■ RECORDS SUPPLIED ■
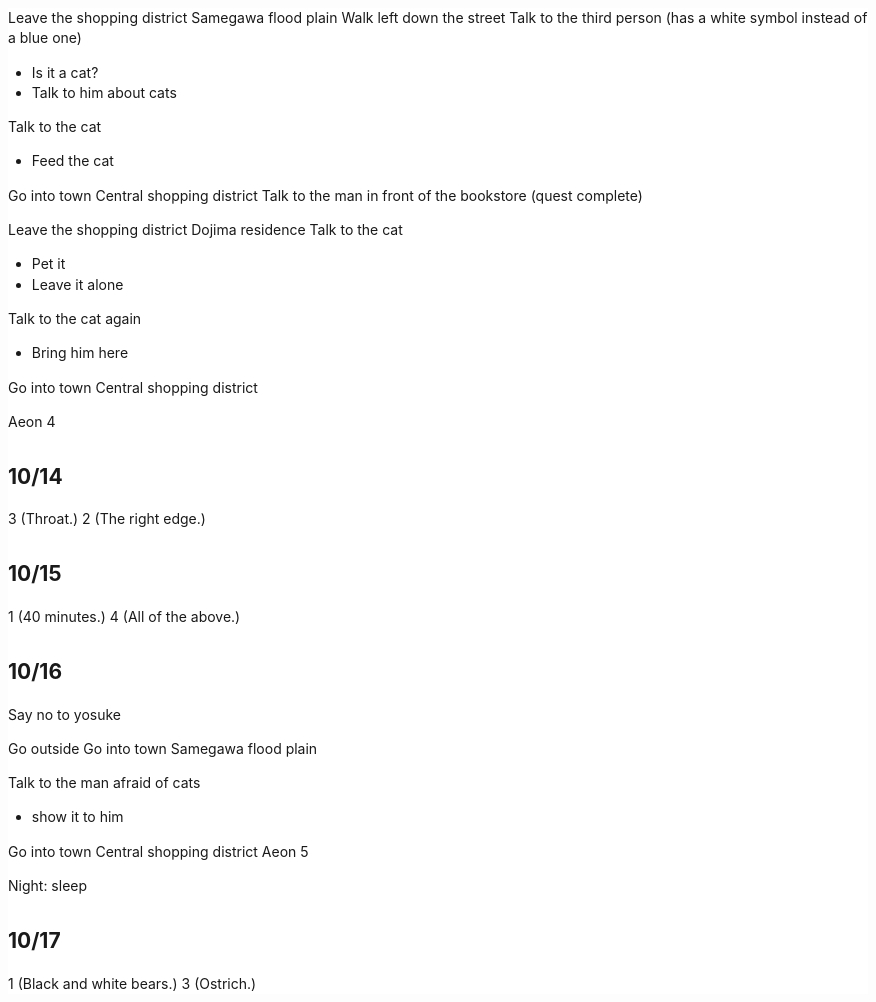 Leave the shopping district
Samegawa flood plain
Walk left down the street
Talk to the third person (has a white symbol instead of a blue one)
- Is it a cat?
- Talk to him about cats

Talk to the cat
- Feed the cat

Go into town
Central shopping district
Talk to the man in front of the bookstore (quest complete)

Leave the shopping district
Dojima residence
Talk to the cat
- Pet it
- Leave it alone

Talk to the cat again
- Bring him here

Go into town
Central shopping district

Aeon 4

## 10/14
3 (Throat.)
2 (The right edge.)

## 10/15
1 (40 minutes.)
4 (All of the above.)

## 10/16
Say no to yosuke

Go outside
Go into town
Samegawa flood plain

Talk to the man afraid of cats
- show it to him

Go into town
Central shopping district
Aeon 5

Night: sleep

## 10/17
1 (Black and white bears.)
3 (Ostrich.)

■ BRIEF ■
Your task is to repeat the entries above exactly, omitting the pictures.

■ WRITTEN ANSWER ■
 Leave the shopping district
Samegawa flood plain
Walk left down the street
Talk to the third person (has a white symbol instead of a blue one)
- Is it a cat?
- Talk to him about cats

Talk to the cat
- Feed the cat

Go into town
Central shopping district
Talk to the man in front of the bookstore (quest complete)

Leave the shopping district
Dojima residence
Talk to the cat
- Pet it
- Leave it alone

Talk to the cat again
- Bring him here

Go into town
Central shopping district

Aeon 4

## 10/14
3 (Throat.)
2 (The right edge.)

## 10/15
1 (40 minutes.)
4 (All of the above.)

## 10/16
Say no to yosuke

Go outside
Go into town
Samegawa flood plain

Talk to the man afraid of cats
- show it to him

Go into town
Central shopping district
Aeon 5

Night: sleep

## 10/17
1 (Black and white bears.)
3 (Ostrich.)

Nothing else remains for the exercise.